Selected passage.
Home Page  | Alphabetic Index  | Ratings Index  | Web Resources

La Strategia del ragno (1970)
(aka The Spider's Stratagem)

A review by Damian Cannon.
Copyright © Movie Reviews UK 2000

How terrible it must be to live in the shadow of one's own father, forever compared to some unattainable ideal. It's bad enough competing against peers, there always seem to be a few who munch on greener grass, but at least you're in with a chance; they haven't got a several decade head-start. Yet far worse (how unfair people can be!) are those parents who foist the same forename upon their child. Talk about rubbing your nose in it! Haven't these folk got any imagination? Consider then the implicit moral dilemma when you discover that your father is no angel, that he doesn't deserve the praise lavished upon his memory?

Task to complete. Can you quote the review of The Spider's Stratagem word for word, everything from "La Strategia del" down to "upon his memory?"?

Exercise data.
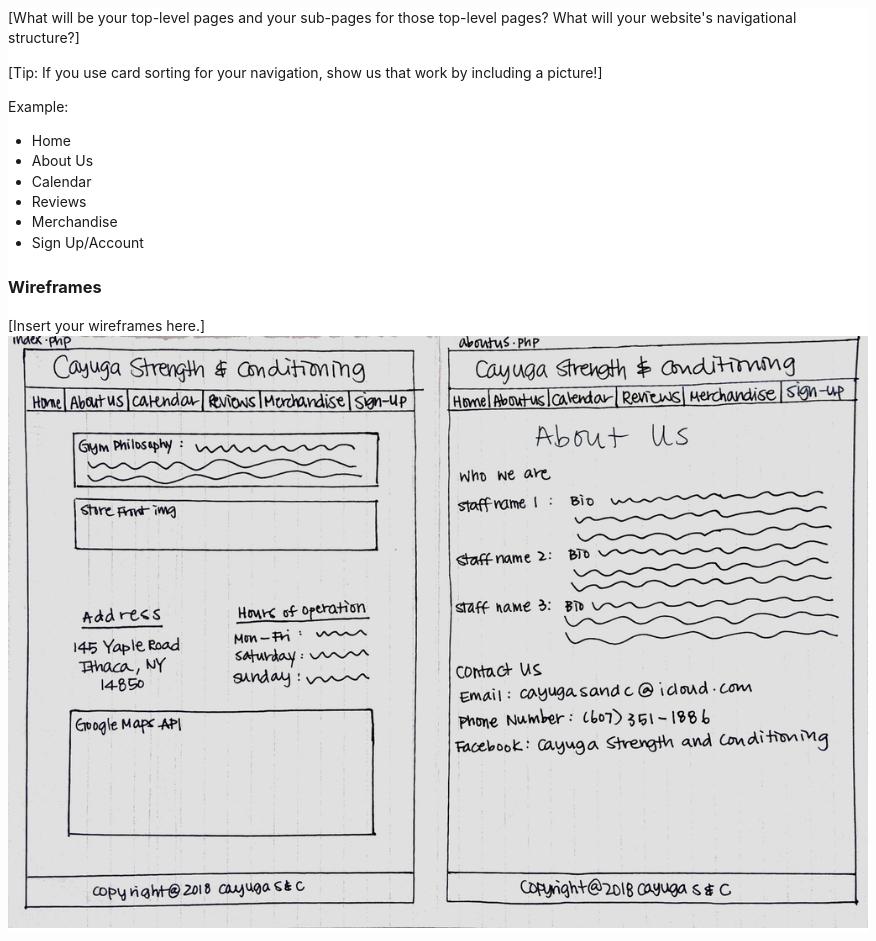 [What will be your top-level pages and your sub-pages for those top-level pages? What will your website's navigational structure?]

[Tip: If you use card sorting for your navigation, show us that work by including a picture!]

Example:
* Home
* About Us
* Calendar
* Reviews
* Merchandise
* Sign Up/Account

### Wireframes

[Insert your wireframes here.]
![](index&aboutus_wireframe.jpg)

Worked solution.
La Strategia del ragno (1970)
(aka The Spider's Stratagem)

A review by Damian Cannon.
Copyright © Movie Reviews UK 2000

How terrible it must be to live in the shadow of one's own father, forever compared to some unattainable ideal. It's bad enough competing against peers, there always seem to be a few who munch on greener grass, but at least you're in with a chance; they haven't got a several decade head-start. Yet far worse (how unfair people can be!) are those parents who foist the same forename upon their child. Talk about rubbing your nose in it! Haven't these folk got any imagination? Consider then the implicit moral dilemma when you discover that your father is no angel, that he doesn't deserve the praise lavished upon his memory?